Task to carry out
Each line from the one that holds "left elbow: (195, 403)" to the end of the records is to be retyped exactly. Pictures are not part of the copy.

Record excerpts
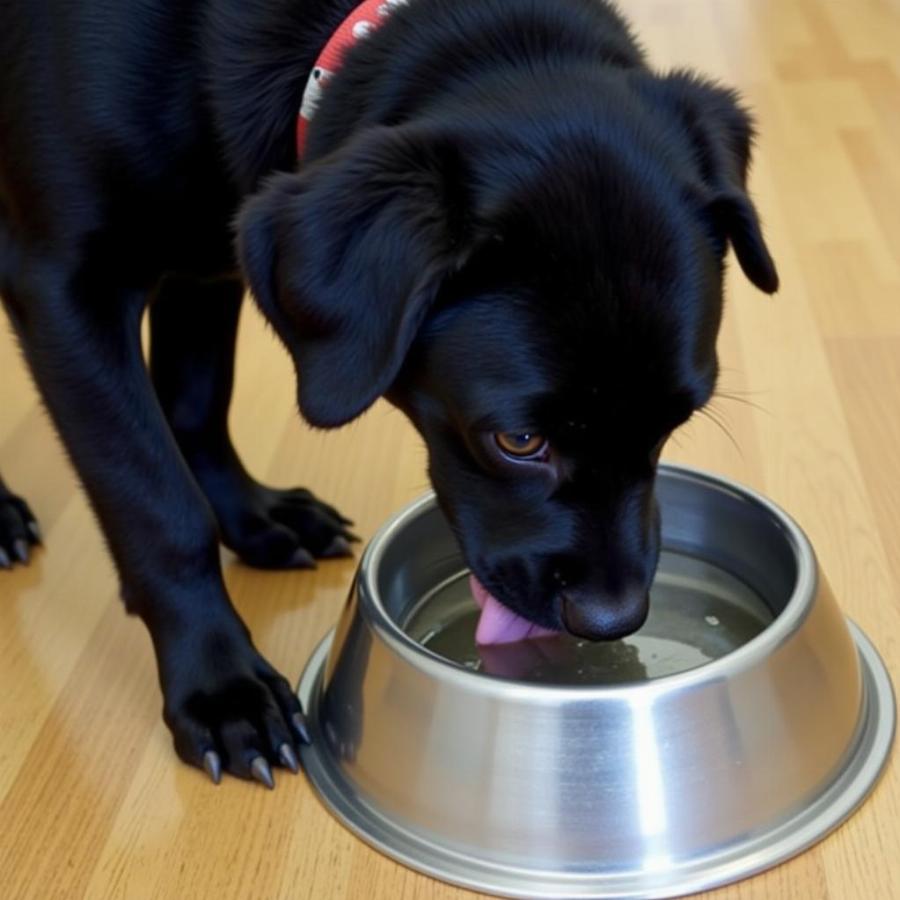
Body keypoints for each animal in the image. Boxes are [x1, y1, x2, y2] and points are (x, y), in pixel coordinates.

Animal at [0, 0, 772, 788]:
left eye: (676, 419)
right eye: (519, 441)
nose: (613, 620)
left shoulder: (211, 253)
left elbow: (195, 403)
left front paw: (252, 517)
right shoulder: (65, 287)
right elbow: (159, 506)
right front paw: (222, 687)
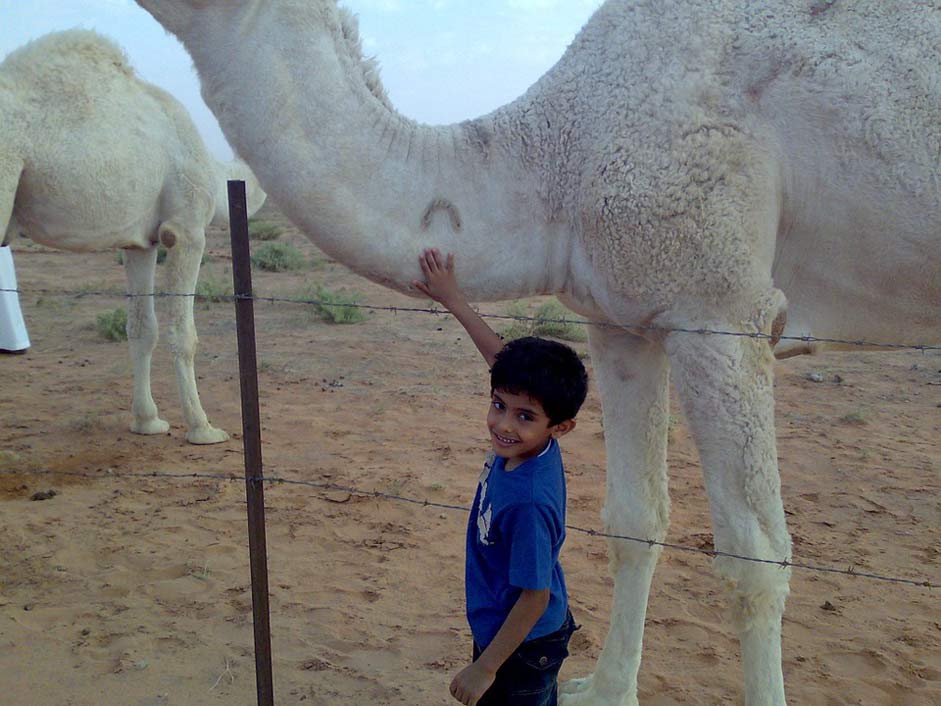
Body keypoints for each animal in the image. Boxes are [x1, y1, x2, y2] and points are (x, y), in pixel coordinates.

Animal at [0, 28, 264, 446]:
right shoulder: (187, 229)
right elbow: (183, 334)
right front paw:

Your response
left elbow: (195, 403)
left front paw: (252, 517)
right shoulder: (65, 287)
right elbow: (159, 506)
right front paw: (222, 687)
Body keypoints for each animal in the image. Boxes are [x1, y1, x2, y2] and points are (x, y), in pixel coordinates.

Animal at [0, 28, 264, 446]:
right shoulder: (187, 229)
right elbow: (183, 334)
right front paw:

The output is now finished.